Problem
Two related needs led here. The CFDLab repo grew an Obsidian vault alongside the codebase — concepts, derivations, exercises, chapter maps, all cross-linked — and the graph is now dense enough that traversal-and-search alone leaves natural-language questions on the table (“where does the modified-PDE argument show up across both books?”; “which exercises depend on Roe averaging?”). Retrieval-augmented generation is the obvious tool for that, but most demos circulating online hand the model and the index off to a hosted API. The point of doing it locally is the inverse: the model that reads the corpus and the model that answers the query both have to be visible, swappable, and private.
Approach
The corpus is the CFDLab vault — an Obsidian workspace I maintain alongside the codebase. Roughly two hundred notes spread across concepts/, derivations/, exercises/, chapters/, appendices/, and maps/, with explicit cross-links and a coverage matrix that pins each chapter to the rendered artefacts in the repo. Cluster maps and an atlas layer sit above the notes for orientation; a v2 populous-cluster supergraph renders the whole thing as an HTML launcher. The vault is structured well enough to answer most queries by hand. RAG is for the questions that span clusters or want a synthesis the graph view can’t render.
The retrieval stack is LightRAG (HKUDS) — a knowledge-graph RAG framework that extracts entities and relations from documents and serves them through five retrieval modes (local, global, hybrid, mix, naive). Storage is pluggable; LLM and embedding providers are pluggable. I deployed it locally with everything pointed at on-box models: extraction, embeddings, retrieval, all running on the same machine. FastAPI server, React WebUI, JSON + NetworkX for the entity / relation graph, a small vector index for chunks. Reproduce scripts (Step_0 → Step_3) rebuild the pipeline against a known corpus on demand, so a regression in any layer surfaces against a checked baseline rather than as a vibe.
Result
The CFD curriculum now has three views that point at the same content. The codebase (CFDLab) runs every result the books describe. The vault maps every concept and derivation, with the coverage matrix as the spine. The retrieval layer makes either of those queryable in plain language, with no external API call — ingest the vault, build the entity / relation graph, query in any of the supported modes, and watch the retrieval traces in the log.

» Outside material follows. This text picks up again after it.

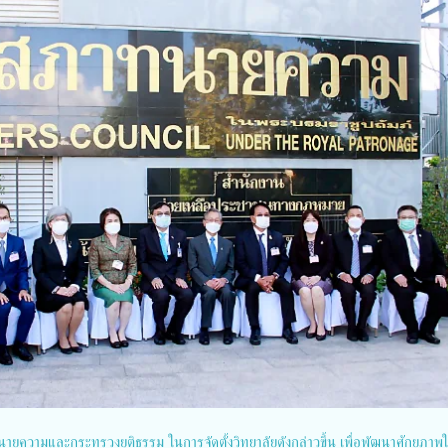
ายความและกระทรวงยุติธรรม ในการจัดตั้งวิทยาลัยดังกล่าวขึ้น เพื่อพัฒนาศักยภาพใ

The earned thing is not “a RAG that works.” It is the loop where the model doing the extraction and the model answering the query are both running locally, and the corpus they read is one I built and maintain. Same discipline as the multi-node cluster: own every layer, or you cannot trust the workflow that runs on top.
What I’d do differently
Tune to the corpus earlier. Most of the early friction was in getting the framework’s defaults to behave well at a generic scale; the late wins were in chunking, prompt templates, and embedding choices specific to the vault’s note shape (short concept notes, longer derivations, exercise / brief pairs). The pipeline narrows itself faster when the corpus is treated as a fixed input from day one and the framework parameters are the variables.